In my opinion, that's either a Web Service, or remoting hosted in IIS using the SOAP protocol. It's trivial to switch to binary protocol later; just flick a switch in your .config files. Web services and remoting aren't all that different, and they are definitely evolving closer towards each other in .NET 2.0. I've worked with remoting extensively, and I like it, but I still think if you are going to put any effort into your server-side API at all-- you should be building a web service.
Posted by Jeff Atwood
Remember that since Remoting uses RPC Encoding it's not wire-compatable with anything other than another .NET Remoting client. For this reason alone, we recommend not exposing your Remoting components outside of your service, even for pure Microsoft environments. In addition to this, Remoting offers no security, little deployment and management support and as such is often challenged in an enterprise environment.
Further, if you're looking for the fastest way to invoke methods on objects in remote processes or machines, then ES/COM+ is by far the fastest technology available today.
You'll soon see a new whitepaper on MSDN with more up-to-date information and test suite and more relavent results and conclusions! Keep your eyes peeled.
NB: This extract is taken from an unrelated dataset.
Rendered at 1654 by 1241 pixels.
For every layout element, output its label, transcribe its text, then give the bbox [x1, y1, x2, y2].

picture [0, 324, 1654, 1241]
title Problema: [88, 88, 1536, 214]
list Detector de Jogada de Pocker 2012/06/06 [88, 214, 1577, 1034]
For more information, visit my blog at http://blogs.msdn.com/richturner666
I think you want to treat a data block of that size as an explicit download-- eg, write it to a file and use HTTP GET rather than a Remoting or SOAP call.
That's what we do, anyway. And HTTP PUT as well.
I know this is now an old comment BUT I would recommend adding a compression sink to the .NET Remoting layer so that the DataSet can be zipped (or other deflaters) on the server and unzipped on the client WITHOUT either of the caller / callee doing anything with compression (let a configured sink handle is transparently).
Fine, but is there a remoting compression layer available that I don't have to write?
Most people (us included) developed custom dataset serialization routines to get around this problem.
Am illayaraja studing ME CSE because please send web tech (tcp /ip ) , script language codings
Am I the first person here to realize that HTTP uses TCP?
I think you will make these projects into a success also!
Not to defend deficit network bandwidth spending, but perhaps there is a good reason to send 85K row DataSets to a client, in which case small performance gains will be multiplied by the volume. It's times like that when I most want to know which method provides the best performance.
That said, the person developing that code should definately consider other alternatives before throwing up hands and switching between web services and remoting - which is probably more work in the end, with questionable benefit.
Be careful when implementing a custom remoting compression sink. We have found that it can cause memory problems on the client.